What the task asks →
Please pull every line of text from the listing below word for word, and leave the pictures out of your answer.

Data for the task →
# # # # # # #

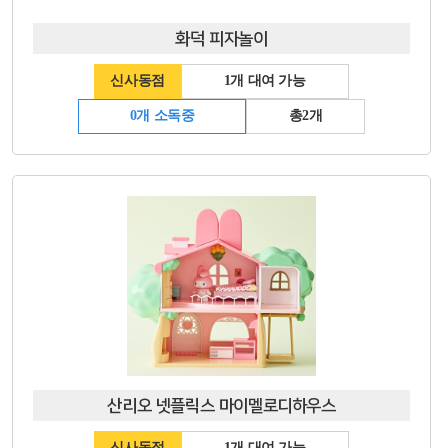
화덕 피자놀이
신사동점
1개 대여 가능
0개 소독중
총2개
산리오 넷플릭스 마이멜로디하우스
신사동점
1개 대여 가능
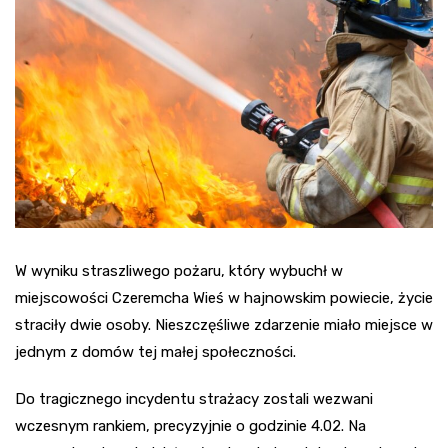
W wyniku straszliwego pożaru, który wybuchł w
miejscowości Czeremcha Wieś w hajnowskim powiecie, życie
straciły dwie osoby. Nieszczęśliwe zdarzenie miało miejsce w
jednym z domów tej małej społeczności.
Do tragicznego incydentu strażacy zostali wezwani
wczesnym rankiem, precyzyjnie o godzinie 4.02. Na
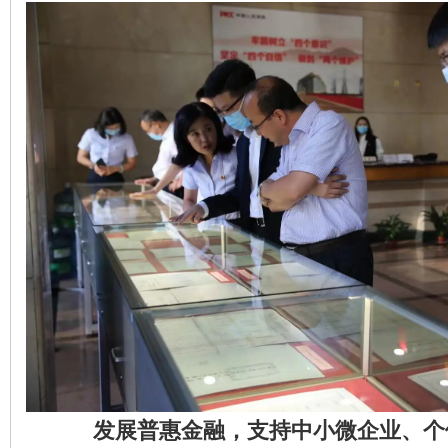
发展普惠金融，支持中小微企业、个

# # # # # # #

Answer to this exercise →
화덕 피자놀이
신사동점
1개 대여 가능
0개 소독중
총2개
산리오 넷플릭스 마이멜로디하우스
신사동점
1개 대여 가능
W wyniku straszliwego pożaru, który wybuchł w
miejscowości Czeremcha Wieś w hajnowskim powiecie, życie
straciły dwie osoby. Nieszczęśliwe zdarzenie miało miejsce w
jednym z domów tej małej społeczności.
Do tragicznego incydentu strażacy zostali wezwani
wczesnym rankiem, precyzyjnie o godzinie 4.02. Na
发展普惠金融，支持中小微企业、个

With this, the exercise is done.